This is for anyone out there who argues that the ranks are growing among the poor, and that the rich are getting richer at the expense of the poor.
The projection is made in a new World Bank report, 'Global Economic Prospects 2007: Managing the Next Wave of Globalization,' which attributes this to rapid growth of developing country economies rather than to western taxpayer-funded aid schemes as urged by a tax-dodging popular musicians.
Total international economic output is projected to climb to $US72 trillion by 2030 from $US35 trillion in 2005 as annual growth averages about 3 per cent, reflecting growth rates of 2.5 per cent for high-income countries and 4.2 per cent for lower-income developing countries.
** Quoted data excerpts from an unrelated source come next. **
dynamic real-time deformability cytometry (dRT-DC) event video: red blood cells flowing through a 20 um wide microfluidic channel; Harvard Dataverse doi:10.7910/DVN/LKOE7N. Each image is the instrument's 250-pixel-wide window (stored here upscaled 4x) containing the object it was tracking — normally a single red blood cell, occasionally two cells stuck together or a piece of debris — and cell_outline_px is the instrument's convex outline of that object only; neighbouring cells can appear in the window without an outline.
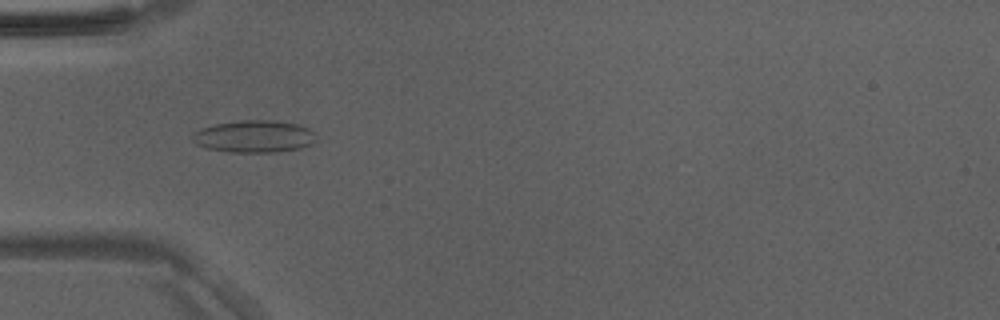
{"species": "Egyptian fruit bat (a non-hibernating species)", "species_latin": "Rousettus aegyptiacus", "temperature_condition": "room temperature", "stored_images_in_passage": 49, "camera_frame_rate_fps": 3000, "um_per_image_px": 0.085, "animal": {"sex": "male"}, "frame": {"image": 1, "passage_image": 16, "time_ms": 5.0, "image_size_px": [1000, 320], "cell_outline_px": [[316, 140], [312, 144], [300, 148], [276, 152], [228, 152], [208, 148], [196, 144], [192, 140], [192, 136], [200, 128], [216, 124], [240, 120], [272, 120], [296, 124], [308, 128], [316, 132]], "centroid_in_image_um": [21.63, 11.6], "position_along_channel_um": 63.4, "area_um2": 23.24}}
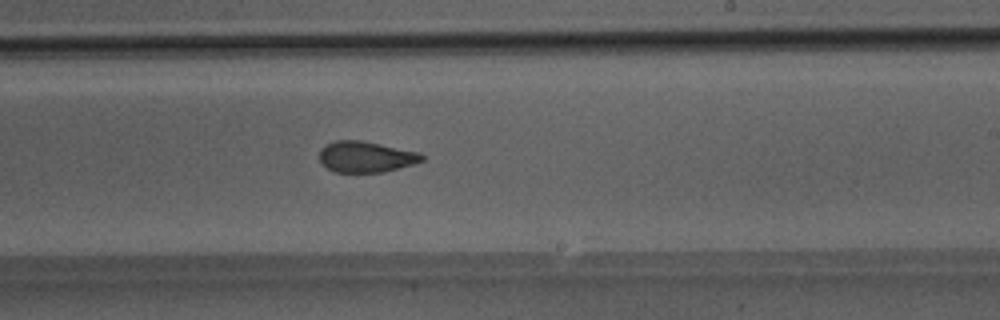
{"frame": {"image": 2, "passage_image": 30, "time_ms": 9.667, "image_size_px": [1000, 320], "cell_outline_px": [[424, 160], [412, 164], [384, 172], [332, 172], [320, 160], [320, 148], [336, 140], [360, 140], [420, 152], [424, 156]], "centroid_in_image_um": [31.1, 13.33], "position_along_channel_um": 257.9, "area_um2": 18.38}}
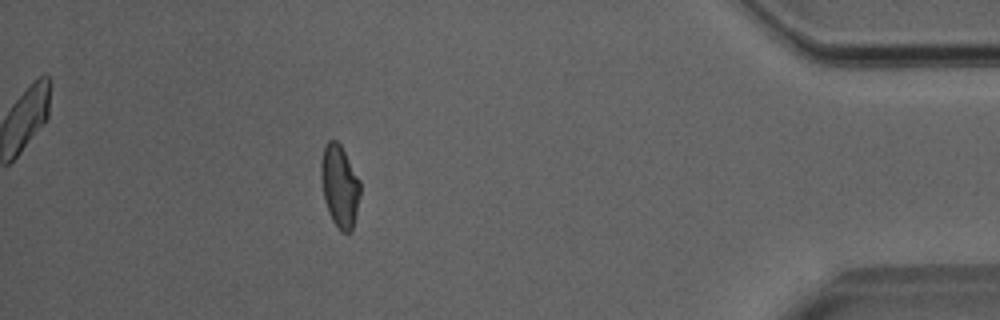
{"frame": {"image": 3, "passage_image": 44, "time_ms": 14.333, "image_size_px": [1000, 320], "cell_outline_px": [[360, 196], [352, 232], [340, 232], [332, 220], [328, 212], [324, 200], [320, 180], [320, 164], [324, 144], [328, 140], [336, 140], [340, 144], [360, 180]], "centroid_in_image_um": [28.85, 15.82], "position_along_channel_um": 406.3, "area_um2": 19.07}}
"The number of people living on less than $US1 a day could be cut in half, from 1.1 billion now to 550 million in 2030,” said Francois Bourguignon, the World Bank's chief economist. But some regions such as Africa are at risk of trailing behind the trend towards poverty alleviation, and within countries income inequality could widen, he said.
Back in 2002 Xavier Sala-i-Martin, an economist at Columbia University also calculated that world poverty is falling.

Source: Columbia University
Of course freedom (or lack of it) correlates with poverty too but freedom, not surprisingly, is also on the rise. With world freedom expanding we see an emerging worldwide middle class.